I have the Microsoft safety shit on, and I made every site they can go to a web app. My router blocks nsfw/nonkid traffic. My phone gets notifications when they do anything at all.

And I have extensions blocking all nsfw sites just in case. And I've nuked the entry for any web browser on their start menu and task bars. Can't even scroll to find it. If you open it, it requires my admin PW, which is 14char #$@-123-ABC so good luck turds.

Steam is locked down in kid mode - also they just play Roblox or cool math games anyways lol. Steam has browser disabled.

Only things they have access to is Bing.com with their signed in kid account. And coolmathgames.com.

It took about a week on and off to setup and I just did the two laptops in tandem. Windows 11.

The family thing can be a pain, Microsoft has a lot of half baked ideas https://www.tomsguide.com/computing/how-to-set-up-parental-controls-on-a-windows-11-pc

[–] conditional_soup@lemm.ee 7 points 3 days ago (4 children)

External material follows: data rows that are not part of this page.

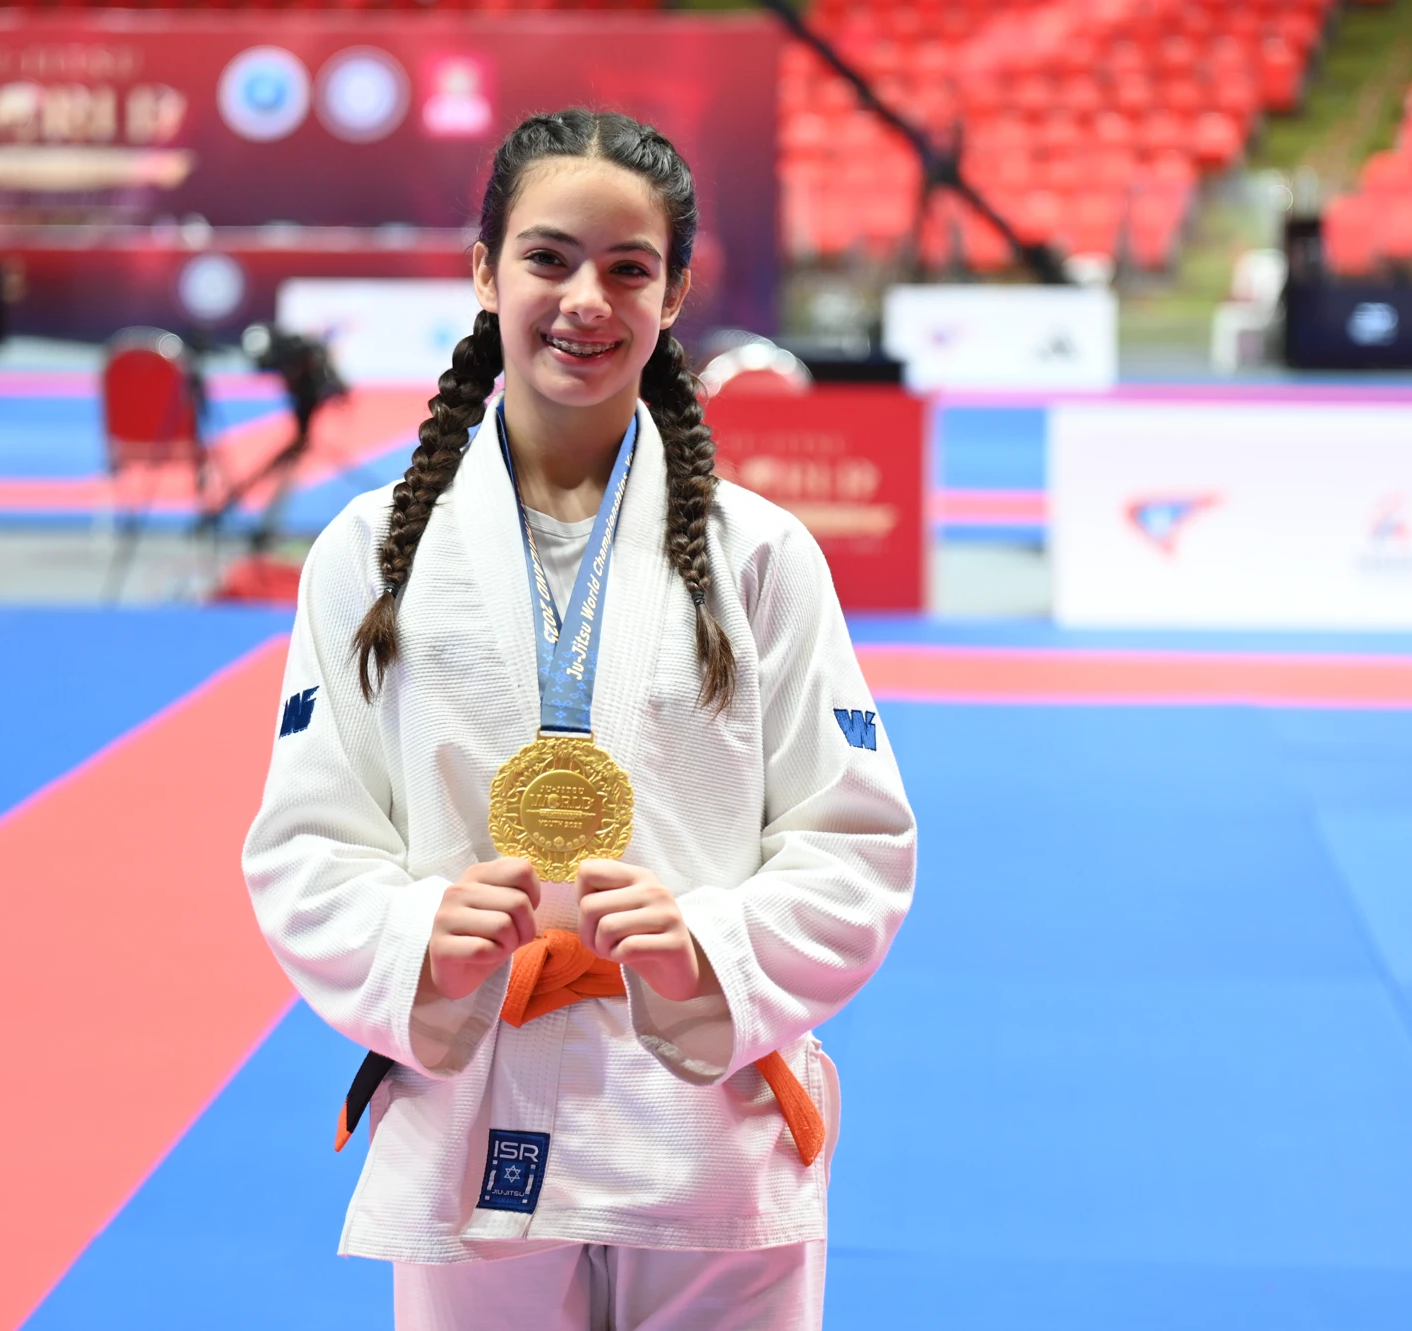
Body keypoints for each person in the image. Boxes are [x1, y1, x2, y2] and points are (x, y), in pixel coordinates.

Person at [243, 108, 915, 1331]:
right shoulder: (369, 552)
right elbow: (305, 838)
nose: (584, 301)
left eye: (627, 267)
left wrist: (706, 938)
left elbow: (856, 840)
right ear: (483, 268)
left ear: (675, 292)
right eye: (547, 258)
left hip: (700, 1121)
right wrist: (413, 936)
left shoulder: (760, 552)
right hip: (471, 1112)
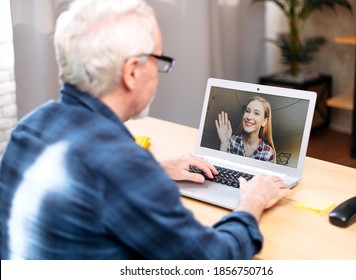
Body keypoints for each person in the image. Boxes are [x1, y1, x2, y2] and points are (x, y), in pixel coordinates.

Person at [0, 0, 290, 260]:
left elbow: (88, 180)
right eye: (158, 60)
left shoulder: (29, 127)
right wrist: (253, 199)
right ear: (132, 72)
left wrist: (158, 168)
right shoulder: (121, 165)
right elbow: (212, 259)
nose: (159, 72)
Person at [215, 96, 276, 163]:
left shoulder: (268, 153)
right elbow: (221, 167)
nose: (249, 117)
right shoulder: (233, 141)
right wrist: (224, 142)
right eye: (247, 111)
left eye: (256, 113)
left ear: (264, 122)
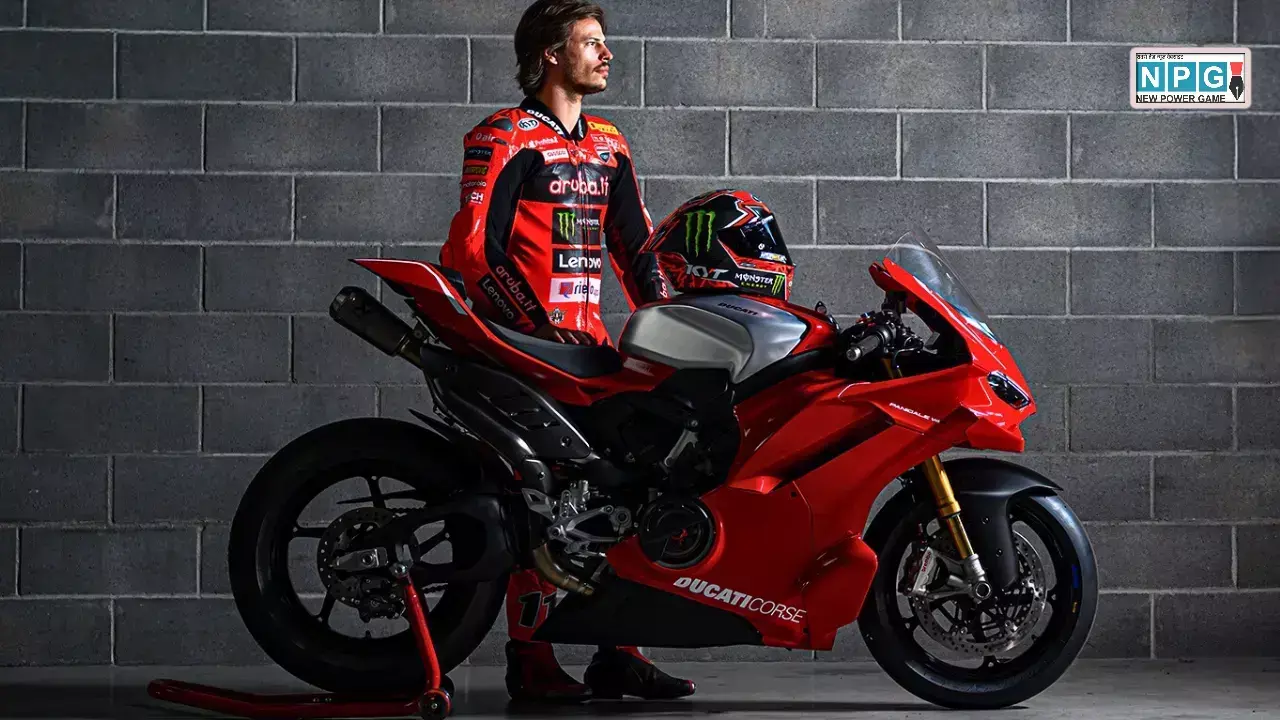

Yeah, I found Microsoft family to be a pretty half-assed experience. The thing that seems to work best is the screen time management. I had planned to try and set up YouTube access via allow listing channels in a home Linux server, but it turns out that YouTube doesn't identify their videos by channel in the URL and I'd have to allowlist every single video for a given channel.

[–] jim3692 6 points 3 days ago* (last edited 3 days ago) (1 children)

You could theoretically host a Piped API instance, and use it to get channel info. I guess you are already using your own SSL certificates, judging by what you are trying to accomplish.

This is the Piped org btw: https://github.com/TeamPiped

It is a YouTube frontend/proxy.

Edit: I made a post on Piped's community, so we can discuss it there: https://discuss.online/post/16448014

[–] conditional_soup@lemm.ee 2 points 3 days ago

I'm not a sysadmin, I'm a backend dev with enough network knowledge to be dangerous. I've set up exactly one super basic website, so I know some of this stuff, I just have to (and can and will) stumblefuck my way through it. This seems like a really great idea, I had no idea Piped could potentially handle that. I'm going to keep an eye on this, thanks!